EXERCISE DIRECTIONS:
Check each line of the entries below for the word "href", and copy out the ones that have it.

--*--

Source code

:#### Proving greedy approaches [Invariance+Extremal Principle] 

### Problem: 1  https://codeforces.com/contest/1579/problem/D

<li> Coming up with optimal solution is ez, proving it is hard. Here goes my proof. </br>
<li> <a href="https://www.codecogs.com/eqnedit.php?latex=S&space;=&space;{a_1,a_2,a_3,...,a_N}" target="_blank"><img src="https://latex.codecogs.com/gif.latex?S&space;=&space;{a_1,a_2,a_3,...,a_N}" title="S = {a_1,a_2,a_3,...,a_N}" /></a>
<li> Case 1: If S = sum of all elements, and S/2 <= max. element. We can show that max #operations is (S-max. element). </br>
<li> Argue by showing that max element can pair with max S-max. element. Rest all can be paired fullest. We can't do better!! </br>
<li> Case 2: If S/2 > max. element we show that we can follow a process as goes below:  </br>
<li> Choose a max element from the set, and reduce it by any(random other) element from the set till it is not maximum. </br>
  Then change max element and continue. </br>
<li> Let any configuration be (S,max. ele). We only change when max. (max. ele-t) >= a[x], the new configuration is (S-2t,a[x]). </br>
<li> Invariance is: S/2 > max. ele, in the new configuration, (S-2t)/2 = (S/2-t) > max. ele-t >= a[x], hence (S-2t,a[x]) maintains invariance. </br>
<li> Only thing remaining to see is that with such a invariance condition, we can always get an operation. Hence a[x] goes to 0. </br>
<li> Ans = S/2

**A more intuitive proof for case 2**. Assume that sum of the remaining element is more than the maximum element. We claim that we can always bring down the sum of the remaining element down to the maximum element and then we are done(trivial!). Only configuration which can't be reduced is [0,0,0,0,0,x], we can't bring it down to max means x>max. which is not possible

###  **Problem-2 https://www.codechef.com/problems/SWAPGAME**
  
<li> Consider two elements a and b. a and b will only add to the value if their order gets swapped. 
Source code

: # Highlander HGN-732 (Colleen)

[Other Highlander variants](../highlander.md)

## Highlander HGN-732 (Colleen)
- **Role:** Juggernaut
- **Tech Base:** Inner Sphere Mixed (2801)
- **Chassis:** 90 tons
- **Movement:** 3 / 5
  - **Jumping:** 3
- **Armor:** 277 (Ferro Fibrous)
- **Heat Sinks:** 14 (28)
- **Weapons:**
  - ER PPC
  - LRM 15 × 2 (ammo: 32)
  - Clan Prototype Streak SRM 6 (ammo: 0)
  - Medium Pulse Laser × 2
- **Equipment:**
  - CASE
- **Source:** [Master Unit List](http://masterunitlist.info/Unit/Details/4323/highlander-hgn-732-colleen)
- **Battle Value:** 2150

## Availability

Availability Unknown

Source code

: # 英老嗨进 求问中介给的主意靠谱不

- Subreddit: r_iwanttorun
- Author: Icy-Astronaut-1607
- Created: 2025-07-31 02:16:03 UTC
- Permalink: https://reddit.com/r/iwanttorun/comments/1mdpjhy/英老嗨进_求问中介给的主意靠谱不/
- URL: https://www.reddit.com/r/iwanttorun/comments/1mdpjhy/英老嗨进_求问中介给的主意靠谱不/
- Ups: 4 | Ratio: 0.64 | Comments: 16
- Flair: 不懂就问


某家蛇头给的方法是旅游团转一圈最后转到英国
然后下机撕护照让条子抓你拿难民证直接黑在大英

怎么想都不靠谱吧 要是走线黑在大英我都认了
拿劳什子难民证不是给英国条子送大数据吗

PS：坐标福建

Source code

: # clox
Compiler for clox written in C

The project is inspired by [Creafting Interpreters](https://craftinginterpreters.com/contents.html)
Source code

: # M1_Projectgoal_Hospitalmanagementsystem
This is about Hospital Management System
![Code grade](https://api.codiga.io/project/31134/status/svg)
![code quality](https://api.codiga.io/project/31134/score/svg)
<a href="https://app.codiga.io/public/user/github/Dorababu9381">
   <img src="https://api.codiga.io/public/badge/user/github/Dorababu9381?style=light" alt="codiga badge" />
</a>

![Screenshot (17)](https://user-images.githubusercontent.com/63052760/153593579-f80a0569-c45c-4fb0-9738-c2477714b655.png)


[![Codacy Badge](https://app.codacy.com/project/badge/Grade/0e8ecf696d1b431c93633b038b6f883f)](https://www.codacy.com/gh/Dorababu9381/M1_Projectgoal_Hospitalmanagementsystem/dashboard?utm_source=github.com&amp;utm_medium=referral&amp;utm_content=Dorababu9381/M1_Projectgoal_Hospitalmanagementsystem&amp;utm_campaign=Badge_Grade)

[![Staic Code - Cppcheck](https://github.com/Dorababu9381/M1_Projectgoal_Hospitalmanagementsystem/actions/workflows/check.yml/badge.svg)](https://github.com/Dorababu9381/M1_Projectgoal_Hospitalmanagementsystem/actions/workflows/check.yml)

--*--

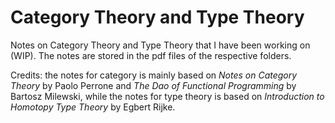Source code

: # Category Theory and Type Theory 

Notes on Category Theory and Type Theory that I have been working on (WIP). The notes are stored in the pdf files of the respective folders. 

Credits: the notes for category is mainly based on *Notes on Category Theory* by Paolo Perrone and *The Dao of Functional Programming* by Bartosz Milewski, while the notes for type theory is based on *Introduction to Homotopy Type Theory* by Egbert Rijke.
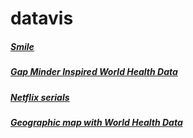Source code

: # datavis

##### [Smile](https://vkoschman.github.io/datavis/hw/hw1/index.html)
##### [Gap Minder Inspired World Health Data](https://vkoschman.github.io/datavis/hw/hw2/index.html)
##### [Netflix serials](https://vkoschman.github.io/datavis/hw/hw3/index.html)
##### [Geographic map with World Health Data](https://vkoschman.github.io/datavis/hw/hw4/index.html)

--*--

WRITTEN REPLY:
<li> <a href="https://www.codecogs.com/eqnedit.php?latex=S&space;=&space;{a_1,a_2,a_3,...,a_N}" target="_blank"><img src="https://latex.codecogs.com/gif.latex?S&space;=&space;{a_1,a_2,a_3,...,a_N}" title="S = {a_1,a_2,a_3,...,a_N}" /></a>
<a href="https://app.codiga.io/public/user/github/Dorababu9381">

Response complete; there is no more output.